As it stands, sophomore Alek Torgerson has the inside track to be under center when the Red and Blue open their season against Jacksonville on Sept. 20. He emerged seemingly out of nowhere in the season finale against Cornell last year, entering in the fourth quarter and tossing two touchdowns in a near-comeback effort.
“Alek Torgerson is very, very talented,” Bagnoli said. “[But] he doesn’t have a tremendous amount of snaps behind him.”
Pushing Torgerson will be fellow sophomore Adam Strouss, who appeared in seven games in 2013 but only threw one pass, along with senior Patton Chillura, who missed all of last season due to injury, and junior Andrew Lisa.
Whoever ends up assuming the quarterback position full-time will have to rely on an equally inexperienced offensive line for protection.
Four different seniors graduated from Penn’s O-line last year, leaving senior Trent Rivera and junior Daniil Lysenko as the only offensive linemen on the roster with multiple games worth of starting experience — each started two contests last season.
There are no fewer than three juniors — Jack York, Miles Bartholomew and Luke Leshinsky — vying for slots on the line, but the most recognizable name on the offensive side of the trenches for the Quakers may hail from the other side of the ball.
After recording 12 tackles and a sack on the defensive line last season, junior Tanner Thexton has switched positions, adding another layer of intrigue to the preseason competition.
“We have some young kids that are very talented [on the offensive line],” Bagnoli said. “They just don’t have the game experience you’d ideally like, and the cohesion is gonna have to develop.”
What may make life easier for Bagnoli is the amount of experience the Quakers boast elsewhere.
Thirteen of Penn’s top 14 pass-catchers will return this season, including senior Conner Scott, who snagged 38 balls for 458 receiving yards and three scores last year. Meanwhile, 2013 honorable mention All-Ivy Kyle Wilcox will be relied upon once again to power the Quakers’ ground game.
On the defensive side, Bagnoli cites his team’s back seven as its greatest strength — and with good reason.
The linebacker corps will be solidified by two-time first- team All-Ivy selection Dan Davis, while virtually all of the starting defensive backs from 2013 return to the field, including senior standouts Evan Jackson and Dan Wilk.
But the driving storyline behind this year’s Penn football campaign will be the end of an era.

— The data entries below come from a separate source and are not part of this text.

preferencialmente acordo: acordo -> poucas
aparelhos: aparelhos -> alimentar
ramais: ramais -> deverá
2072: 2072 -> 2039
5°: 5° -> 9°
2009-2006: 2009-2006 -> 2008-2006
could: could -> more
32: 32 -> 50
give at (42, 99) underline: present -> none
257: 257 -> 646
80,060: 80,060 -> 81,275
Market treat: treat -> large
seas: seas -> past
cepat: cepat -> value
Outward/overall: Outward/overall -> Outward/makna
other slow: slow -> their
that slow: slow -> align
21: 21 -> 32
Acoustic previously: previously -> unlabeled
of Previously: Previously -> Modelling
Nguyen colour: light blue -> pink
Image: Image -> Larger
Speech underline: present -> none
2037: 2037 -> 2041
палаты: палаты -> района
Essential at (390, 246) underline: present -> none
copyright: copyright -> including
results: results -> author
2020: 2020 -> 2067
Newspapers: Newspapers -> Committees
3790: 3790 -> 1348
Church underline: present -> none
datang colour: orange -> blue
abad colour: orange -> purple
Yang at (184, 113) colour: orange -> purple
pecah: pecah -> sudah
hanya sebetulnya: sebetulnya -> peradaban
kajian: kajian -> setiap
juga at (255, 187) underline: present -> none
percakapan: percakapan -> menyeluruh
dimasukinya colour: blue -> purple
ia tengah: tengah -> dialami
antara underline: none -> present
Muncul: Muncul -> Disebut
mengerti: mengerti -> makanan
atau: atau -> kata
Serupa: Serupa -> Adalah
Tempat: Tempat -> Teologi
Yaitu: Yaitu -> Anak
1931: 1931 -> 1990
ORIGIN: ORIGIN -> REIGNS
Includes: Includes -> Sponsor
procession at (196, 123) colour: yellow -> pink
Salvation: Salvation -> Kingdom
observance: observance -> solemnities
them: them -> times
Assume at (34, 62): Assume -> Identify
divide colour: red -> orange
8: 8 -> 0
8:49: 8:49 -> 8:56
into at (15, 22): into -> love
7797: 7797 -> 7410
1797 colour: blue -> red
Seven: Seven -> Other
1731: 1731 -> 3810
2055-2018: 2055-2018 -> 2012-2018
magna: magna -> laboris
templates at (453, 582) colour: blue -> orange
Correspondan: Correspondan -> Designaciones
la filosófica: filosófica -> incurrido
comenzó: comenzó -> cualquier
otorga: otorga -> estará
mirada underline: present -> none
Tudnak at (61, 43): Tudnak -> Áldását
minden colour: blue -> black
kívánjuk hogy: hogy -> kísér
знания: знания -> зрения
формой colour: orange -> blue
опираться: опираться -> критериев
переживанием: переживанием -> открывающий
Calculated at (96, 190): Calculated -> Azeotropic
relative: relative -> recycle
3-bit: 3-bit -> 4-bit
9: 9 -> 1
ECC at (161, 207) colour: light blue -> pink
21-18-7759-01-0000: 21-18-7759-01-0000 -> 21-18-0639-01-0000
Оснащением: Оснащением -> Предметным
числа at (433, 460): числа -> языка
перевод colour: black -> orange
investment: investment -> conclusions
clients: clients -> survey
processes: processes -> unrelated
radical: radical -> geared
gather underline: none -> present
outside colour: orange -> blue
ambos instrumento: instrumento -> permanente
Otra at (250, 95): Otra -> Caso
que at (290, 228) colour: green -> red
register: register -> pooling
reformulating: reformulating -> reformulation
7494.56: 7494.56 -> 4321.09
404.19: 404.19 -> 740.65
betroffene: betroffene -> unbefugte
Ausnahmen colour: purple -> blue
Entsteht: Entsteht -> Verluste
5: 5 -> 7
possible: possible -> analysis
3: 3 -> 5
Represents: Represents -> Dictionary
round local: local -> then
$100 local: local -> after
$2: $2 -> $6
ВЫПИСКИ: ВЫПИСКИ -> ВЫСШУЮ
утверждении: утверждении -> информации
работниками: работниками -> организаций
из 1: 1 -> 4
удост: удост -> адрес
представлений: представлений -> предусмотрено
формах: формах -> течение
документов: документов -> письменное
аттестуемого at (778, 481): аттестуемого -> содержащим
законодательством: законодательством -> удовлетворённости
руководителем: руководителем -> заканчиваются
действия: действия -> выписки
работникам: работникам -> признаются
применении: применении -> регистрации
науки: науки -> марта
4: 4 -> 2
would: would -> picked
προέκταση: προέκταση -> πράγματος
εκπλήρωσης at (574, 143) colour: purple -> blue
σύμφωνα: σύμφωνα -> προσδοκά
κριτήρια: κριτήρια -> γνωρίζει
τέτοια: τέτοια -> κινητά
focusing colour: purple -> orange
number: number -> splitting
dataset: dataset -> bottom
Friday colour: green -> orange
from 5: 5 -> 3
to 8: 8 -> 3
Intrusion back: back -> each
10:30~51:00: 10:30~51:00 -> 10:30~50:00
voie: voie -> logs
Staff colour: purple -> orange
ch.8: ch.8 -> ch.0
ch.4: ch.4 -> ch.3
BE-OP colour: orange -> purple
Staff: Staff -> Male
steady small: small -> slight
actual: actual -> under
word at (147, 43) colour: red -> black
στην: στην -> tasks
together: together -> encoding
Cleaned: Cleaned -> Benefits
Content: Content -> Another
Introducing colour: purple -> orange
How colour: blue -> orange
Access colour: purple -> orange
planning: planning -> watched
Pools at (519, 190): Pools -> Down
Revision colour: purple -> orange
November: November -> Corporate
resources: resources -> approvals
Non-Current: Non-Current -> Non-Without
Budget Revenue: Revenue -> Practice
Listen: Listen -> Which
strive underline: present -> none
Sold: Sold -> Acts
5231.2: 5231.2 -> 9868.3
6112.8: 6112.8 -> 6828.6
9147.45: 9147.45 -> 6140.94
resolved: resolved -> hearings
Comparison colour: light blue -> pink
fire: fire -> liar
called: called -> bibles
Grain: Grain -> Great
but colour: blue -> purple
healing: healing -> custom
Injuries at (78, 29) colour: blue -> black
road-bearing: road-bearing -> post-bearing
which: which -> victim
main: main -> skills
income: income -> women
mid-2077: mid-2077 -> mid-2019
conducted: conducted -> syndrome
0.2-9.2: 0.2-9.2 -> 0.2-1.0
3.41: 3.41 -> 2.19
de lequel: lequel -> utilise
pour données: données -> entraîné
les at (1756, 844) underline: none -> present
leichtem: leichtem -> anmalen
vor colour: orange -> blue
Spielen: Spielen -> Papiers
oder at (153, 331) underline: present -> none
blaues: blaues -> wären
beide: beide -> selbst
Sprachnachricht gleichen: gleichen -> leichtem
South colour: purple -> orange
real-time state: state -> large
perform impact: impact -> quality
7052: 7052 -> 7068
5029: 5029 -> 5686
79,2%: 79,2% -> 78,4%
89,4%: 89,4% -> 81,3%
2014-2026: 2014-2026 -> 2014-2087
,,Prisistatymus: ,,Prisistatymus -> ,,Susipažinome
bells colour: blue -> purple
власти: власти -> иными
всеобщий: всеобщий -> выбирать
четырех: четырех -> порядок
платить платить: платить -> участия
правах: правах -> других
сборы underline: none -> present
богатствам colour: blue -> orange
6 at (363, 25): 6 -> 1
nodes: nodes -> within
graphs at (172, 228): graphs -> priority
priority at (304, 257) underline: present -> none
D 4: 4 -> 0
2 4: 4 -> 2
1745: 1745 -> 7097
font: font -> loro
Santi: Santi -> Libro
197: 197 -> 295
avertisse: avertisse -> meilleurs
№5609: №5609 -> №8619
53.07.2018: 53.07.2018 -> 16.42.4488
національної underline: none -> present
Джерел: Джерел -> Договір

Just prior to the end of the 2013 academic year, Bagnoli announced that this season — his 23rd at Penn — will be his last as head coach.
Bagnoli has already tapped defensive coordinator and longtime right-hand man Ray Priore as his successor, preventing the speculation inherent to a coaching search and keeping the program’s culture intact.
With nine Ivy championships to his name, Bagnoli’s legacy as one of the greatest coaches in Penn history is already secured. But he doesn’t want a season-long retirement party.
“I certainly don’t want to take any onus away from the season,” Bagnoli said. “It’s just great to be part of a very special fraternity and it’s been a great run.”
And the pieces may be in place for one last great run.